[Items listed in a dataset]
__________

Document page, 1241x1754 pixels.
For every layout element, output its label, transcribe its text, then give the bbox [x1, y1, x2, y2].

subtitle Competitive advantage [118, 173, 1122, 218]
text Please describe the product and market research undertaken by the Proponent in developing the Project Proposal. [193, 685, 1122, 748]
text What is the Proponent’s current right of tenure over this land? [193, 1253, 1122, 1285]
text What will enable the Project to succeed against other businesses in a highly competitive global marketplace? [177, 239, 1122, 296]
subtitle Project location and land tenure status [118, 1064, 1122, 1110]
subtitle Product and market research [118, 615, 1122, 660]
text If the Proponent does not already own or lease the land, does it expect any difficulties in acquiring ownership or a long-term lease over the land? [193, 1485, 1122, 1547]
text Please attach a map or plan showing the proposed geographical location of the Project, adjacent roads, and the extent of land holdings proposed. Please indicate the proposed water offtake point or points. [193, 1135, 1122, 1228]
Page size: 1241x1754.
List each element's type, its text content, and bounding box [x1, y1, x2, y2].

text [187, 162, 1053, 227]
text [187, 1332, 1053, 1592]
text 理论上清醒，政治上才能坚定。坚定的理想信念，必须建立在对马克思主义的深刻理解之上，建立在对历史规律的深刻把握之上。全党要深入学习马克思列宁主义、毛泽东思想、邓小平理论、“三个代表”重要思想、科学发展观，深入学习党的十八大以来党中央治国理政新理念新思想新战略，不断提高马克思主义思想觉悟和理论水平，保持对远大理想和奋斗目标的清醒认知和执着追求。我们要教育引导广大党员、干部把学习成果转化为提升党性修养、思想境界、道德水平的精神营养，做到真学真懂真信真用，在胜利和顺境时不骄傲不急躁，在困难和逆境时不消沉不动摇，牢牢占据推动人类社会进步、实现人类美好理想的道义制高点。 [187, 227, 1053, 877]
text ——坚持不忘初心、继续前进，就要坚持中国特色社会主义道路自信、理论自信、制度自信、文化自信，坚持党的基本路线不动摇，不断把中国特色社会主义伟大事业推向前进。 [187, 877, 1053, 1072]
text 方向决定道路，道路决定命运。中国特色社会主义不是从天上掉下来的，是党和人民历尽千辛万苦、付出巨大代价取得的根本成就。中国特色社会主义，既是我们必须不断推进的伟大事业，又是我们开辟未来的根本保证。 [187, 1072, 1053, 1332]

__________

Requirement
When you answer, repeat every record exactly, omitting nothing.

Task answer
Document page, 1241x1754 pixels.
For every layout element, output its label, transcribe its text, then give the bbox [x1, y1, x2, y2].

subtitle Competitive advantage [118, 173, 1122, 218]
text Please describe the product and market research undertaken by the Proponent in developing the Project Proposal. [193, 685, 1122, 748]
text What is the Proponent’s current right of tenure over this land? [193, 1253, 1122, 1285]
text What will enable the Project to succeed against other businesses in a highly competitive global marketplace? [177, 239, 1122, 296]
subtitle Project location and land tenure status [118, 1064, 1122, 1110]
subtitle Product and market research [118, 615, 1122, 660]
text If the Proponent does not already own or lease the land, does it expect any difficulties in acquiring ownership or a long-term lease over the land? [193, 1485, 1122, 1547]
text Please attach a map or plan showing the proposed geographical location of the Project, adjacent roads, and the extent of land holdings proposed. Please indicate the proposed water offtake point or points. [193, 1135, 1122, 1228]
Page size: 1241x1754.
List each element's type, its text content, and bounding box [x1, y1, x2, y2].

text [187, 162, 1053, 227]
text [187, 1332, 1053, 1592]
text 理论上清醒，政治上才能坚定。坚定的理想信念，必须建立在对马克思主义的深刻理解之上，建立在对历史规律的深刻把握之上。全党要深入学习马克思列宁主义、毛泽东思想、邓小平理论、“三个代表”重要思想、科学发展观，深入学习党的十八大以来党中央治国理政新理念新思想新战略，不断提高马克思主义思想觉悟和理论水平，保持对远大理想和奋斗目标的清醒认知和执着追求。我们要教育引导广大党员、干部把学习成果转化为提升党性修养、思想境界、道德水平的精神营养，做到真学真懂真信真用，在胜利和顺境时不骄傲不急躁，在困难和逆境时不消沉不动摇，牢牢占据推动人类社会进步、实现人类美好理想的道义制高点。 [187, 227, 1053, 877]
text ——坚持不忘初心、继续前进，就要坚持中国特色社会主义道路自信、理论自信、制度自信、文化自信，坚持党的基本路线不动摇，不断把中国特色社会主义伟大事业推向前进。 [187, 877, 1053, 1072]
text 方向决定道路，道路决定命运。中国特色社会主义不是从天上掉下来的，是党和人民历尽千辛万苦、付出巨大代价取得的根本成就。中国特色社会主义，既是我们必须不断推进的伟大事业，又是我们开辟未来的根本保证。 [187, 1072, 1053, 1332]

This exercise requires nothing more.